### Exercise goal
Restate the entries below exactly. Images are not part of the copy.

### Saved data entries
* * *
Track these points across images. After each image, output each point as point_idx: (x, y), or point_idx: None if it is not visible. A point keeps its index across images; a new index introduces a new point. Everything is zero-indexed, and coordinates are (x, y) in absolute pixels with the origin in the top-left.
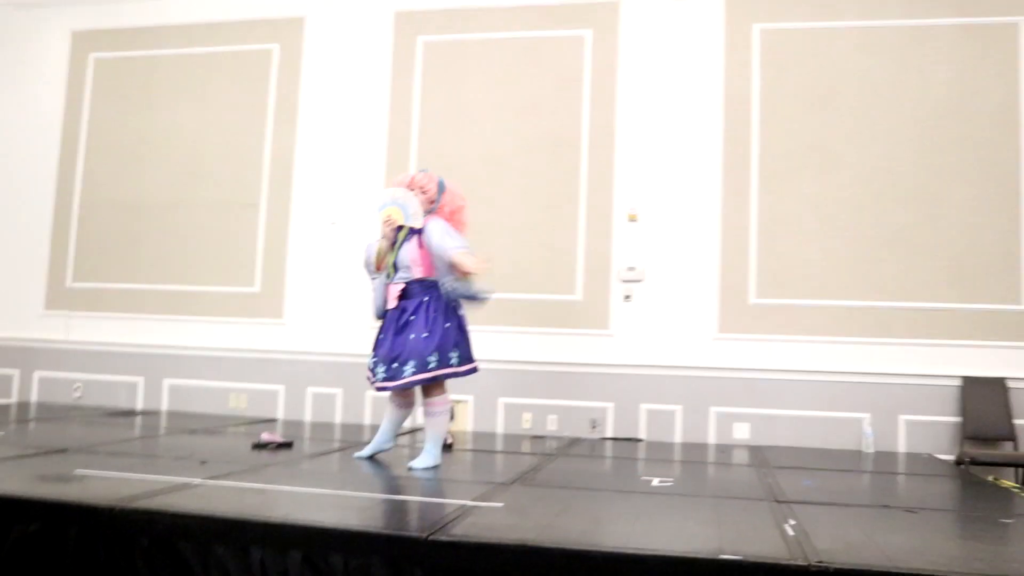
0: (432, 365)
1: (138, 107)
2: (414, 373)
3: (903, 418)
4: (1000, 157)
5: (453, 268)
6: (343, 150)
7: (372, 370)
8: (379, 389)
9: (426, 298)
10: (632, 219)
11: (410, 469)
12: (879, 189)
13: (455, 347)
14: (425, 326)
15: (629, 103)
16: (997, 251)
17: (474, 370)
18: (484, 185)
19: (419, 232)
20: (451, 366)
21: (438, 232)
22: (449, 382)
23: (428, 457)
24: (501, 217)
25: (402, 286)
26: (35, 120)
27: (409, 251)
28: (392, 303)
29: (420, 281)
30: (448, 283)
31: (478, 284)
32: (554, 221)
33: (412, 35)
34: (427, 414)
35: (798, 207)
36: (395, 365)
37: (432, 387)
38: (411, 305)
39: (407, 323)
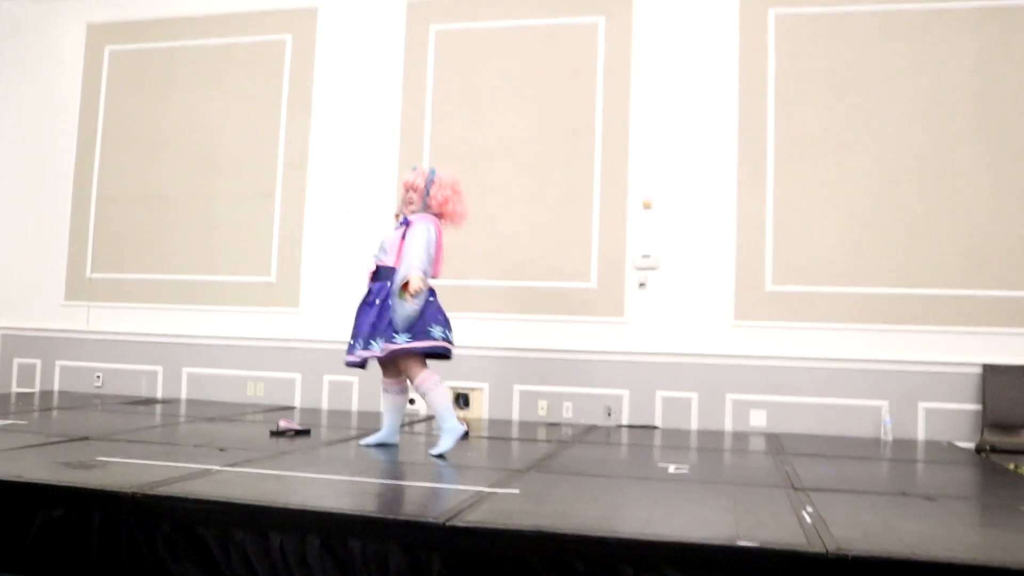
0: (400, 340)
1: (153, 99)
2: (366, 347)
3: (922, 405)
4: (1022, 143)
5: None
6: (357, 140)
7: (353, 348)
8: (350, 364)
9: (389, 283)
10: (647, 206)
11: (441, 456)
12: (897, 175)
13: (433, 323)
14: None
15: (643, 90)
16: (1018, 237)
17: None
18: (498, 174)
19: (406, 223)
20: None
21: (416, 237)
22: (467, 369)
23: (450, 435)
24: (515, 206)
25: (375, 267)
26: (52, 112)
27: (394, 238)
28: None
29: (392, 268)
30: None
31: (411, 307)
32: (568, 209)
33: (424, 24)
34: (422, 392)
35: (815, 193)
36: (372, 341)
37: (411, 367)
38: (377, 288)
39: (373, 304)
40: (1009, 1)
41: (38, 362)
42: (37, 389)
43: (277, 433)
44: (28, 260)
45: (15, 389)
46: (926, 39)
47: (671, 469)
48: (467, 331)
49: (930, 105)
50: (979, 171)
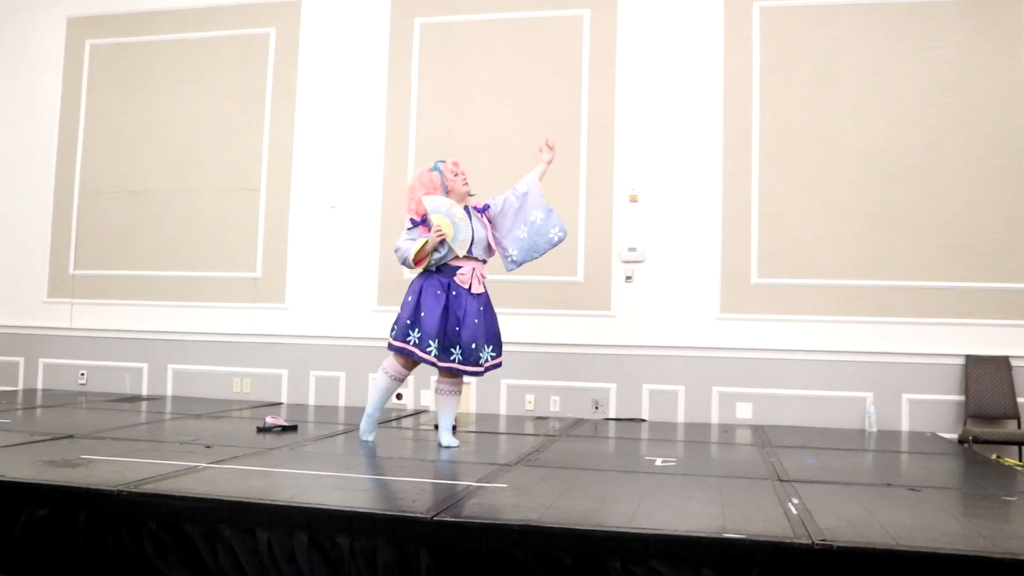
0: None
1: (136, 93)
2: (494, 357)
3: (906, 397)
4: (1003, 135)
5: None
6: (342, 133)
7: (443, 352)
8: (472, 373)
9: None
10: (633, 200)
11: (448, 447)
12: (881, 168)
13: None
14: (493, 311)
15: (629, 83)
16: (1001, 230)
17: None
18: (483, 167)
19: (483, 211)
20: None
21: (507, 194)
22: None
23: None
24: None
25: (481, 263)
26: (33, 108)
27: (484, 232)
28: (479, 287)
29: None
30: (554, 224)
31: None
32: (555, 202)
33: (409, 17)
34: (452, 394)
35: (799, 186)
36: (473, 346)
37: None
38: (483, 289)
39: (487, 306)
40: None
41: (21, 360)
42: (20, 387)
43: (264, 429)
44: (10, 257)
45: None
46: (909, 32)
47: (658, 462)
48: None
49: (913, 98)
50: (962, 164)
* * *
### Solution for this problem
Track these points across images. After each image, output each point as point_idx: (x, y), or point_idx: None if it is not visible. A point keeps its index across images; a new index introduces a new point. Everything is zero-indexed, and coordinates are (x, y) in absolute pixels with the origin in the top-left.
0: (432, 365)
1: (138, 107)
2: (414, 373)
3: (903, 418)
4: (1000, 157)
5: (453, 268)
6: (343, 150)
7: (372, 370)
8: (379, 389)
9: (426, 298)
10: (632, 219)
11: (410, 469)
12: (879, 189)
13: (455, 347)
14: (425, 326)
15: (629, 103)
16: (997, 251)
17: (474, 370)
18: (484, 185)
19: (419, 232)
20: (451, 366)
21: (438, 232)
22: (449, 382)
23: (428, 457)
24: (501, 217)
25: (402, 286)
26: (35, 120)
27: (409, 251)
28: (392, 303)
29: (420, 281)
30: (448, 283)
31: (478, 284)
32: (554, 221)
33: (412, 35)
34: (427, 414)
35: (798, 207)
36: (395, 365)
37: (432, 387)
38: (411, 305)
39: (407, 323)
0: (400, 340)
1: (153, 99)
2: (366, 347)
3: (922, 405)
4: (1022, 143)
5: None
6: (357, 140)
7: (353, 348)
8: (350, 364)
9: (389, 283)
10: (647, 206)
11: (441, 456)
12: (897, 175)
13: (433, 323)
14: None
15: (643, 90)
16: (1018, 237)
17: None
18: (498, 174)
19: (406, 223)
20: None
21: (416, 237)
22: (467, 369)
23: (450, 435)
24: (515, 206)
25: (375, 267)
26: (52, 112)
27: (394, 238)
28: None
29: (392, 268)
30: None
31: (411, 307)
32: (568, 209)
33: (424, 24)
34: (422, 392)
35: (815, 193)
36: (372, 341)
37: (411, 367)
38: (377, 288)
39: (373, 304)
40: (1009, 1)
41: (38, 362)
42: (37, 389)
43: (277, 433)
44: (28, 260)
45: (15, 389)
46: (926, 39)
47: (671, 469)
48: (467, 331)
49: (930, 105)
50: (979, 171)
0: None
1: (136, 93)
2: (494, 357)
3: (906, 397)
4: (1003, 135)
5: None
6: (342, 133)
7: (443, 352)
8: (472, 373)
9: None
10: (633, 200)
11: (448, 447)
12: (881, 168)
13: None
14: (493, 311)
15: (629, 83)
16: (1001, 230)
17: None
18: (483, 167)
19: (483, 211)
20: None
21: (507, 194)
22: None
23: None
24: None
25: (481, 263)
26: (33, 108)
27: (484, 232)
28: (479, 287)
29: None
30: (554, 224)
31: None
32: (555, 202)
33: (409, 17)
34: (452, 394)
35: (799, 186)
36: (473, 346)
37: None
38: (483, 289)
39: (487, 306)
40: None
41: (21, 360)
42: (20, 387)
43: (264, 429)
44: (10, 257)
45: None
46: (909, 32)
47: (658, 462)
48: None
49: (913, 98)
50: (962, 164)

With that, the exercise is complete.